Acquisitions such as these, along with organic investment, have fueled steady earnings growth for decades.
Source: 2017 Investor Day Presentation, page 2
2016 was a challenging year for Ecolab. Net sales fell 2% for the year. Global Energy segment sales declined by 17% for the year, driven by weak commodity prices, which resulted in lower demand from the company’s energy customers.
Still, earnings-per-share were flat for the year, thanks to cost controls and growth in the company’s other businesses. Global Institutional sales increased by 5% for 2016.
Results have improved to start 2017.
Net sales increased 3% over the first half, while earnings-per-share increased 14% in the first six months. The company reported sales growth across all three businesses, led by another 5% increase for the Global Institutional segment.
Ecolab expects to get back on track this year. For 2017, management forecasts adjusted earnings-per-share of $4.70 to $4.90, which would represent an increase of 8% to 12% from 2016. Growth is expected to come from improving volume growth, and higher pricing, across all business segments.
Competitive Advantages & Recession Performance
Ecolab’s many competitive advantages include scale, a strong reputation among its customers, and innovation.
Ecolab serves more than 1 million customer locations, spread across more than 170 countries. The company is not afraid to spend significant resources on research and development of new products and services.
Management refers to R&D spending as its “innovation pipeline”.
Source: 2017 Investor Day Presentation, page 34
2016 marked the third year in a row of more than $1 billion in spending on the innovation pipeline. The company ended 2016 with more than 7,700 patents.
Ecolab’s R&D investments and intellectual property help the company stay ahead of the competition.
For clear evidence of Ecolab’s competitive advantages, look no further than its performance during the Great Recession:
- 2006 earnings-per-share of $1.43
- 2007 earnings-per-share of $1.66 (16% increase)
- 2008 earnings-per-share of $1.86 (12% increase)
- 2009 earnings-per-share of $1.99 (7% increase)
- 2010 earnings-per-share of $2.23 (12% increase)
Ecolab’s growth during the Great Recession was truly remarkable. Not only did the company generate positive earnings growth in each year of the recession, but in three of those years, it achieved double-digit earnings growth.
This, during arguably the worst economic downturn in the U.S., since the Great Depression. Ecolab’s recession performance makes it abundantly clear, that the company holds sustainable competitive advantages.
Valuation & Expected Returns
In the past four reported quarters, Ecolab had adjusted earnings-per-share of $4.46. This means the stock trades for a trailing price-to-earnings ratio of 29.5.
This is a high valuation, even for a strong company like Ecolab. Consider that the S&P 500 has an average price-to-earnings ratio of 25.4.
With a price-to-earnings ratio near 30, Ecolab appears to be overvalued right now. The stock is in danger of experiencing contraction of the valuation multiple, which would negatively impact total returns.
Fortunately, the company can grow fast enough to still generate satisfactory returns for shareholders. A breakdown of potential returns is as follows:
- 8%-10% earnings growth
- 1% dividend yield
A projected earnings growth rate of 8%-10% is roughly in-line with management expectations. From this, total returns could reach 9%-11% per year, minus any potential effect from a declining price-to-earnings ratio.
Ecolab’s dividend is not likely to represent a large portion of total returns. This is because the current dividend yield is just 1.1%. This is about half the average dividend yield of the S&P 500 Index.
Ecolab is a time-tested Dividend Aristocrat, with an excellent track record of profitability and growth. However, now is not the best time to buy the stock, due to its high valuation and low dividend yield.
Ecolab is not likely to be an attractive stock for investors interested solely in high levels of income. That said, it is a very strong stock for investors interested in a recession-resistant business, and dividend growth.

> WHAT YOU SHOULD DO: Retype the part of the Ecolab text between "This, during arguably" and "ratio of 29.5.", inclusive, without changing a word. The items have nothing to do with this.

> INFORMATION SHOWN:
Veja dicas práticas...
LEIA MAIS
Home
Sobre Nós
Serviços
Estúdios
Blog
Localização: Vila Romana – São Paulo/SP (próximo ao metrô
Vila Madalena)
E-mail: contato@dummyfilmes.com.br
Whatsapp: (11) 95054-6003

> WRITTEN ANSWER:
This, during arguably the worst economic downturn in the U.S., since the Great Depression. Ecolab’s recession performance makes it abundantly clear, that the company holds sustainable competitive advantages.
Valuation & Expected Returns
In the past four reported quarters, Ecolab had adjusted earnings-per-share of $4.46. This means the stock trades for a trailing price-to-earnings ratio of 29.5.